Measuring Your Social Media Profile – from Windows on the Web 8/2012

(Originally published as a “Windows on the Web column in NABE News in August 2012)

A frequent topic here on WoW has been how to use social media to raise your profile, to get publicity for either your company or for yourself. How do you know if it is working? One way to measure your online clout is to use Klout.

Klout is a website that attempts to measure your influence through social media. They do this via a Klout score, which is  “a number between one and 100, is a representation of your overall social media influence. The science behind the Score examines more than 400 variables on multiple social networks beyond your number of followers and friends. It looks at who is engaging with your content and who they are sharing it with.” According to Klout’s website, they  “have a killer team of scientists and engineers working everyday to ensure continued accuracy and make the Score clear and actionable.” (If you want to join Klout, you can follow this link)

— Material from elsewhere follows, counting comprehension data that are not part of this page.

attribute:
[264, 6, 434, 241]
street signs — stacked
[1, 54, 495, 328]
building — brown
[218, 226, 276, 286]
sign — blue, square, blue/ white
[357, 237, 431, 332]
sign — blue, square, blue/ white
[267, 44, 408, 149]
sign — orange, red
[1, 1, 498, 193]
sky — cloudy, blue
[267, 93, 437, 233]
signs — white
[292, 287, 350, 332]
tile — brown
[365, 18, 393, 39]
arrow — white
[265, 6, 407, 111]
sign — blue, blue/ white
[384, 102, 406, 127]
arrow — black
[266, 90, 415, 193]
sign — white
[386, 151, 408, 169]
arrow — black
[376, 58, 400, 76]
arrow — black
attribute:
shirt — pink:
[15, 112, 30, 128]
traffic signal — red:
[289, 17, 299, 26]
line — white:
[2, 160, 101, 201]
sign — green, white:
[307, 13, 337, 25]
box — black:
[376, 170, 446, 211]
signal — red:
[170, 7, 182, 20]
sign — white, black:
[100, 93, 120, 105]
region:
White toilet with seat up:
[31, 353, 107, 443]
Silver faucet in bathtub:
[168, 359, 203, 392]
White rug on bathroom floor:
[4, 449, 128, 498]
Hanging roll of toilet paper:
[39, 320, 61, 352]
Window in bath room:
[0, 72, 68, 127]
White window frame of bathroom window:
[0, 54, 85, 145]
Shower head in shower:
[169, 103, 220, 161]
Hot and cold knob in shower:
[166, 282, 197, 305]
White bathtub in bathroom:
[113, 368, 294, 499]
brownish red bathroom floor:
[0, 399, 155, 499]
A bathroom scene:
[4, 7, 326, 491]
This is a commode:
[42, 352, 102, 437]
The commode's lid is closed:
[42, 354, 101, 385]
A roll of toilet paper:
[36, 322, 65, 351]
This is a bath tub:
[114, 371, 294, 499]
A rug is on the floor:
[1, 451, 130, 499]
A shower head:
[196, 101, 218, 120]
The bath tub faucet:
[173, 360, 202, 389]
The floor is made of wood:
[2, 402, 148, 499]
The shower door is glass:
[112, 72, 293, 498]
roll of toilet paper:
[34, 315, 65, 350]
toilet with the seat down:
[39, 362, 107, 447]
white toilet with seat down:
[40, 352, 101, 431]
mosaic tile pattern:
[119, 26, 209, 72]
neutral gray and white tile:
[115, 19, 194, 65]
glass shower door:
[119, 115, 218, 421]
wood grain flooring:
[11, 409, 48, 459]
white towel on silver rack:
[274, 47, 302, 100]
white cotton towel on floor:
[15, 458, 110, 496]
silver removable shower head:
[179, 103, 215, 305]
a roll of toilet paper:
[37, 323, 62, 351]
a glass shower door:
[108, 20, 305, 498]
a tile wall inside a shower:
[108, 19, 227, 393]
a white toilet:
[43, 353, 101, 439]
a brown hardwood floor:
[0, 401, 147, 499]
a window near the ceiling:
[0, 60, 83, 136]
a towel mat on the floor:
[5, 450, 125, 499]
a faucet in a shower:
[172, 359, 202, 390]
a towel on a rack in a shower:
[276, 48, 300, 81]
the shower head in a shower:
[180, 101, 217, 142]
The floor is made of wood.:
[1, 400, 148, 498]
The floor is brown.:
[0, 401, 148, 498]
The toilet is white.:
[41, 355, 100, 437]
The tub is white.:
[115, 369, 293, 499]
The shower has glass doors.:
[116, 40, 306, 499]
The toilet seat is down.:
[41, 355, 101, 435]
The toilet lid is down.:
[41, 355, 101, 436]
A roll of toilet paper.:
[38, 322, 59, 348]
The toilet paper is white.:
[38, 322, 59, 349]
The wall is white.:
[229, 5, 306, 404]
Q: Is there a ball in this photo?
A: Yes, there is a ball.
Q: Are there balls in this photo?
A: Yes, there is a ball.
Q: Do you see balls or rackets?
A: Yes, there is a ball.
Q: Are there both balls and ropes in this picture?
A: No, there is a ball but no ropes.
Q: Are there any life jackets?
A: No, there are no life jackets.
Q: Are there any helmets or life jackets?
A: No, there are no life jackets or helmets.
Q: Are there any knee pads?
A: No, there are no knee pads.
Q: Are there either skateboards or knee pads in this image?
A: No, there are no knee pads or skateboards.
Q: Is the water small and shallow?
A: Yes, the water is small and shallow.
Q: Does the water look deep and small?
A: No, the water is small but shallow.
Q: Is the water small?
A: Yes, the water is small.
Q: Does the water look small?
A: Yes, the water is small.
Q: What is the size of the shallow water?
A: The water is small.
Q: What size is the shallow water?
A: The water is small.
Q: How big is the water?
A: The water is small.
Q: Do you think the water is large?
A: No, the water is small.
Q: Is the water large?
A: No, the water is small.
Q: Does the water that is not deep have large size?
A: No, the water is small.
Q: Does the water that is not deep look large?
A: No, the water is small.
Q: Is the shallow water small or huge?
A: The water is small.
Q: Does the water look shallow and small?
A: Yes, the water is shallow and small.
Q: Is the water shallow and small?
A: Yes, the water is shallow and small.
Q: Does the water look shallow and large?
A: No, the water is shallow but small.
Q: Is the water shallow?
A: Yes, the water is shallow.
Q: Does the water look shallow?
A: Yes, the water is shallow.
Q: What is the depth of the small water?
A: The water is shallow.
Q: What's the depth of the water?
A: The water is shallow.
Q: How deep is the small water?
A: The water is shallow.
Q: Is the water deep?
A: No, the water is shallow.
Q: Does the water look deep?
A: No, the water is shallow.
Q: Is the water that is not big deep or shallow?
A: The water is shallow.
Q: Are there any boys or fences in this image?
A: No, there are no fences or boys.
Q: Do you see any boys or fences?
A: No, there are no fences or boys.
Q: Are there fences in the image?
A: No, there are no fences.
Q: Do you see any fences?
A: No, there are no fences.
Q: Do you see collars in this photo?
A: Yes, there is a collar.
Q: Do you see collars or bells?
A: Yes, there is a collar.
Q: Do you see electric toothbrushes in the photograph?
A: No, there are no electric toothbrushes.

Using it is fairly simple – you can go to the site and log in via one of your existing Facebook or Twitter accounts to establish an identity. Then you tell Klout about the rest of your accounts, including Google+, LinkedIn, foursquare, Wikipedia (if you have a page) and other accounts. Klout then has a secret algorithm that looks how many friends and followers you have, how often your posts are liked or tweets retweeted, comments by others, recommendations on LinkedIn, and other things. You can also go into Klout and award someone else a +K to show that this person influences you.

Of course, Klout doesn’t measure your actual real-world clout. If you are one of the most important voices in a multi-billion dollar corporation, but don’t obsessively post every detail about your life to social media, then you are going to have a low Klout score. Klout says they are trying to combat that by using a person’s Wikipedia entry as “a democratic signal of influence. We calculate the importance of each Wikipedia page, and integrate these signals with the rest of a user’s signals to compute their Klout Score.” They admit that by adding this measure, they have finally gotten Barak Obama’s Klout score higher than Justin Bieber’s. Of course, even using Wikipedia doesn’t necessarily measure the real world. A fast check shows that Kenneth Arrow’s Wikipedia page is only slightly longer than Walter Koenig’s page. (He played Ensign Chekov on the original Star Trek.)

They also maintain lists of the top influencers in a number of different categories. According to Klout, these are the top influencers in Economics over the past 90 days:

  • WSJecon – Wall Street Journal Real Time Economics
  • Brad DeLong – blog
  • Calculatedrisk – blog
  • Freakonomics – the book, the blog, the movie…
  • NYteconomix –the NY Times blog Economix
  • Economistsforum – at the Financial Times
  • WSJeconomy – another Wall Street Journal feed
  • Mark Thoma – blog
  • Tylercowen – blog
  • David Wessel – the WSJ economics editor

It either includes institutionally-important sources or well-known economics bloggers. Looking at the list, it’s safe to say they don’t use citations in major economic journals as an indicator.